Previously, we reported a close relationship between type II IL4R alpha and IL13R alpha 1 complex and poor outcomes in renal cell carcinoma (RCC). In this study, we investigated the clinicopathologically significant oncogenic role of IL13R alpha 2, a kind of the independent receptor for IL13, in 229 RCC patients. The high expression of IL13R alpha 2 was closely related to relapse-free survival in specific cancers in univariate and multivariate analysis.
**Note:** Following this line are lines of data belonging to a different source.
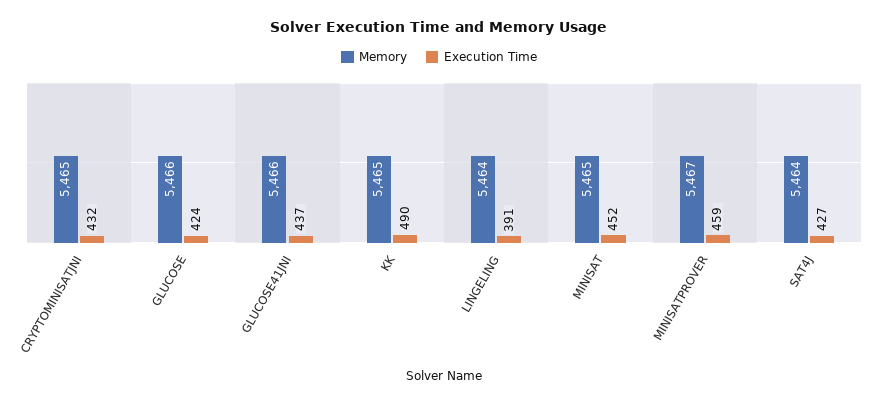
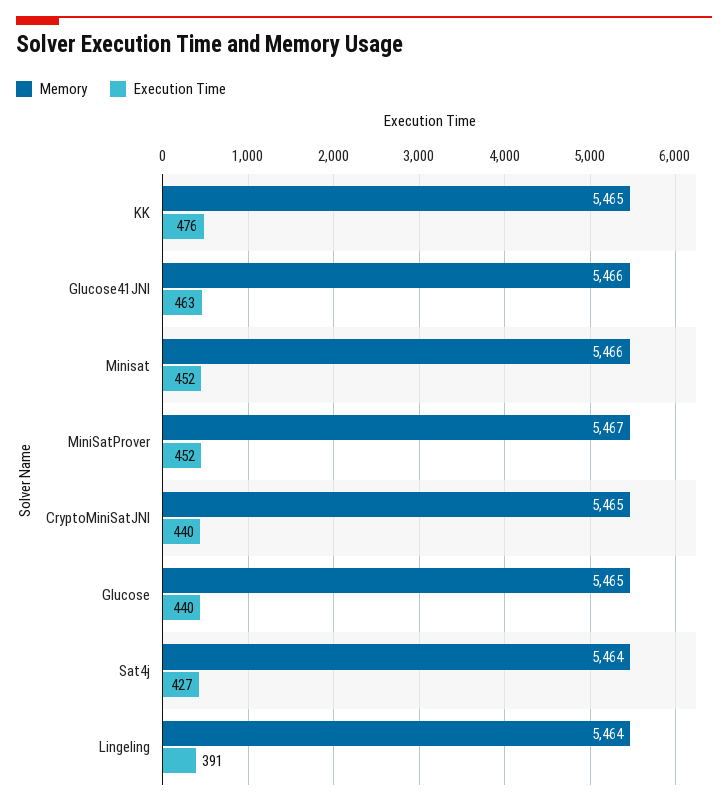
Execution Time, CRYPTOMINISATJNI: 432 -> 440
Memory, GLUCOSE: 5466 -> 5465
Execution Time, GLUCOSE: 424 -> 440
Execution Time, GLUCOSE41JNI: 437 -> 463
Execution Time, KK: 490 -> 476
Memory, MINISAT: 5465 -> 5466
Execution Time, MINISATPROVER: 459 -> 452

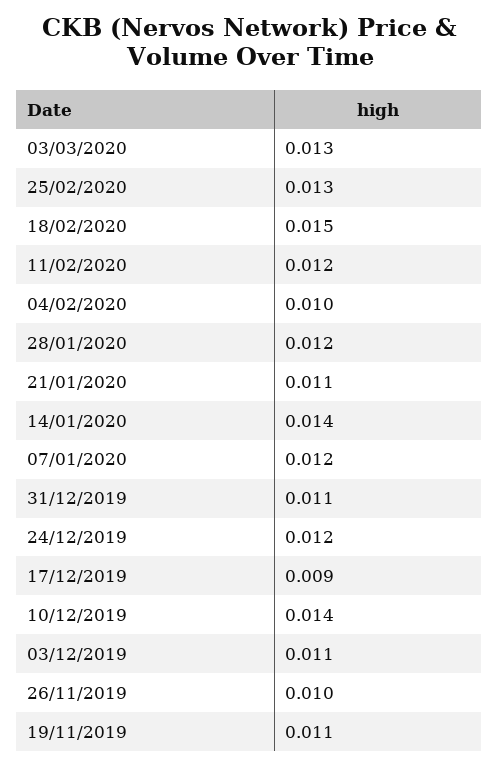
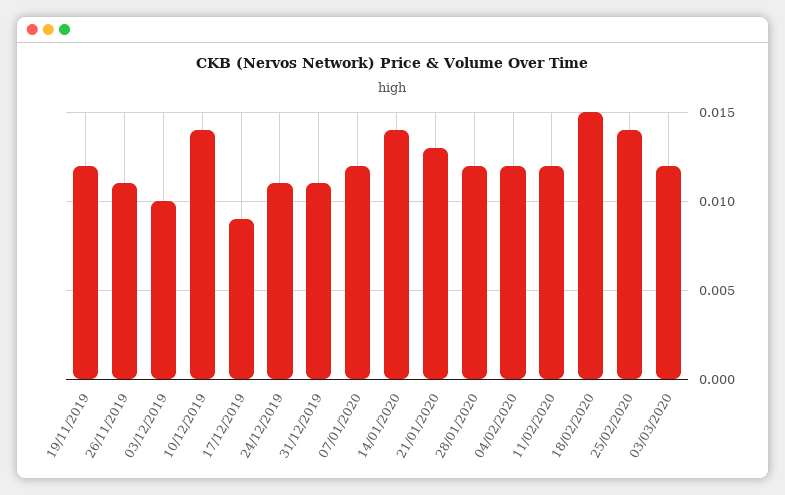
03/03/2020: 0.013 -> 0.012
25/02/2020: 0.013 -> 0.014
04/02/2020: 0.01 -> 0.012
21/01/2020: 0.011 -> 0.013
24/12/2019: 0.012 -> 0.011
03/12/2019: 0.011 -> 0.01
26/11/2019: 0.01 -> 0.011
19/11/2019: 0.011 -> 0.012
Then, the oncogenic role of IL13R alpha 2 was evaluated by performing in vitro assays for cell proliferation, cell cycle arrest, and apoptosis in A498, ACHN, Caki1, and Caki2, four kinds of RCC cells after transfection of siRNA against IL13R alpha 2. Cell proliferation was suppressed, and apoptosis was induced in A498, ACHN, Caki1, and Caki2 cells by knockdown of IL13R alpha 2. Interestingly, the knockdown of IL13R alpha 2 decreased the phosphorylation of JAK2 and increased the expression of FOXO3. Furthermore, the knockdown of IL13R alpha 2 reduced the protein interaction among IL13R alpha 2, phosphorylated JAK2, and FOXO3. Since phosphorylation of JAK2 was regulated by IL13R alpha 2, we tried to screen a novel JAK2 inhibitor from the FDA-approved drug library and selected telmisartan, a clinically used medicine against hypertension, as one of the strongest candidates. Telmisartan treatment decreased the cell proliferation rate and increased apoptosis in A498, ACHN, Caki1, and Caki2 cells. Mechanistically, telmisartan treatment decreased the phosphorylation of JAK2 and increased the expression of FOXO3. Taken together, these results suggest that IL13R alpha 2 regulates the progression of RCC via the JAK2/FOXO3-signaling path pathway, which might be targeted as the novel therapeutic option for RCC patients.